* Task set:
1. From the Kubernetes staking guide, return the part that opens with the words containing "- image.versionTag: Lighthouse" and closes with "values in teku/helm/values.yaml.", copied word for word.
2. Put this sentence from the Kubernetes staking guide into Spanish: "We recommend checking each field in values.yaml to determine the desired configuration."
::: Source extract
Change the owner of the data folder

On the NFS machine, let’s change the directory owners so later these directories can be mounted by Kubernetes as the storage volumes for the pods running the beacon node and the validator clients.

sudo chown -R 1001:2000 /data # you can pick other user ID and group ID

Prepare the Helm Chart

We understand it is not trivial to learn Kubernetes and create manifests or Helm Charts for staking from scratch, so we’ve already done this for you to help you bootstrap! We uploaded all the manifests in our Github repository eth2xk8s.

We use Helm to manage packages and releases in this guide. You can also use Kubernetes manifests directly. Please see Testing manifests with hostPath and Testing manifests with NFS for details.

Clone this repo.

git clone https://github.com/lumostone/eth2xk8s.git

Change values in prysm/helm/values.yaml.
We recommend checking each field in values.yaml to determine the desired configuration. Fields that need to be changed or verified before installing the chart are the following ones:
- nfs.serverIp: NFS server IP address.
- securityContext.runAsUser: The user ID will be used to run all processes in the container. The user should have the access to the mounted NFS volume.
- securityContext.runAsGroup: The group ID will be used to run all processes in the container. The group should have the access to the mounted NFS volume. We use the group ID to grant limited file access to the processes so it won’t use the root group directly.
- image.versionTag: Prysm client version.
- beacon.dataDirPath: The path to the data directory on the NFS for the beacon node.
- beacon.eth1Endpoints: Ethereum 1.0 node endpoints.
- validatorClients.validatorClient1
  - .dataDirPath: The path to the data directory on the NFS for the validator client.
  - .walletDirPath: The path to the wallet directory on the NFS for the validator client.
  - .walletPassword: The wallet password.

Change values in lighthouse/helm/values.yaml.
We recommend checking each field in values.yaml to determine the desired configuration. Fields that need to be changed or verified before installing the chart are the following ones:
- nfs.serverIp: NFS server IP address.
- securityContext.runAsUser: The user ID will be used to run all processes in the container. The user should have the access to the mounted NFS volume.
- securityContext.runAsGroup: The group ID will be used to run all processes in the container. The group should have the access to the mounted NFS volume. We use the group ID to grant limited file access to the processes so it won’t use the root group directly.
- image.versionTag: Lighthouse client version.
- beacon.dataDirPath: The path to the data directory on the NFS for the beacon node.
- beacon.eth1Endpoints: Ethereum 1.0 node endpoints.
- validatorClients.validatorClient1.dataDirPath: The path to the data directory on the NFS for the validator client.

Change values in teku/helm/values.yaml.
We recommend checking each field in values.yaml to determine the desired configuration. Fields that need to be changed or verified before installing the chart are the following ones:
- nfs.serverIp: NFS server IP address.
- securityContext.runAsUser: The user ID will be used to run all processes in the container. The user should have the access to the mounted NFS volume.
::::::
::: Given information
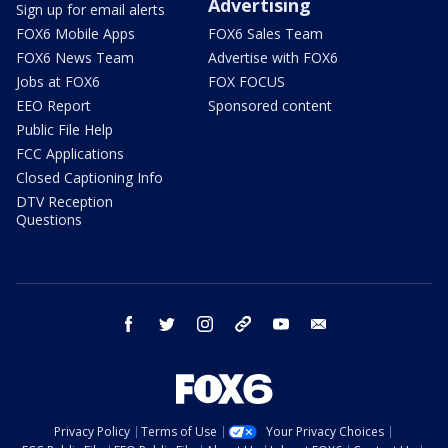
Advertising
Sign up for email alerts
FOX6 Mobile Apps
FOX6 Sales Team
FOX6 News Team
Advertise with FOX6
Jobs at FOX6
FOX FOCUS
EEO Report
Sponsored content
Public File Help
FCC Applications
Closed Captioning Info
DTV Reception
Questions
facebook
twitter
instagram
threads
youtube
email
Privacy Policy
Terms of Use
Your Privacy Choices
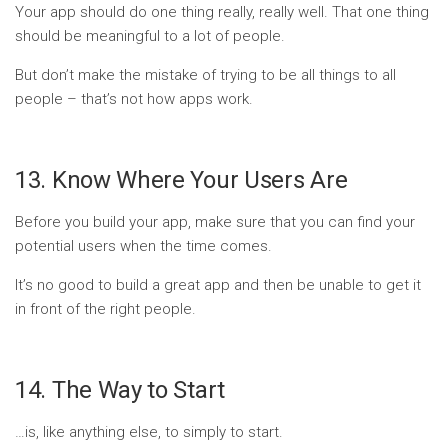
Your app should do one thing really, really well. That one thing
should be meaningful to a lot of people.
But don’t make the mistake of trying to be all things to all
people – that’s not how apps work.
13. Know Where Your Users Are
Before you build your app, make sure that you can find your
potential users when the time comes.
It’s no good to build a great app and then be unable to get it
in front of the right people.
14. The Way to Start
…is, like anything else, to simply to start.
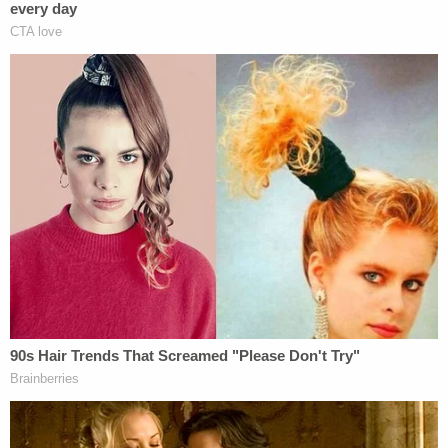
the backseat, his 17-year-old friend and Brooks
"touched each other's private areas," but denied
witnessing them have sex and denied having sex
with Brooks. Washington also told investigators
that Brooks was very intoxicated, saying, "like
when I tell you drunk, drunk, she was drunk,"
according to the affidavit.
Washington also allegedly confirmed that Carver
left Brooks at a subdivision near the crash scene.
An autopsy conducted by the East Baton Rouge
Coroner's Office determined that Brooks "had
injuries consistent with previous sexual assault
anally." A toxicology test showed that her Blood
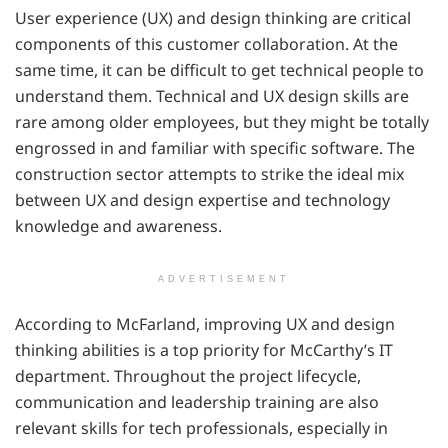
User experience (UX) and design thinking are critical
components of this customer collaboration. At the
same time, it can be difficult to get technical people to
understand them. Technical and UX design skills are
rare among older employees, but they might be totally
engrossed in and familiar with specific software. The
construction sector attempts to strike the ideal mix
between UX and design expertise and technology
knowledge and awareness.
ADVERTISEMENT
According to McFarland, improving UX and design
thinking abilities is a top priority for McCarthy’s IT
department. Throughout the project lifecycle,
communication and leadership training are also
relevant skills for tech professionals, especially in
::::::
* Per-task outputs:
1.
- image.versionTag: Lighthouse client version.
- beacon.dataDirPath: The path to the data directory on the NFS for the beacon node.
- beacon.eth1Endpoints: Ethereum 1.0 node endpoints.
- validatorClients.validatorClient1.dataDirPath: The path to the data directory on the NFS for the validator client.

Change values in teku/helm/values.yaml.

2. Recomendamos revisar cada campo de values.yaml para determinar la configuración deseada.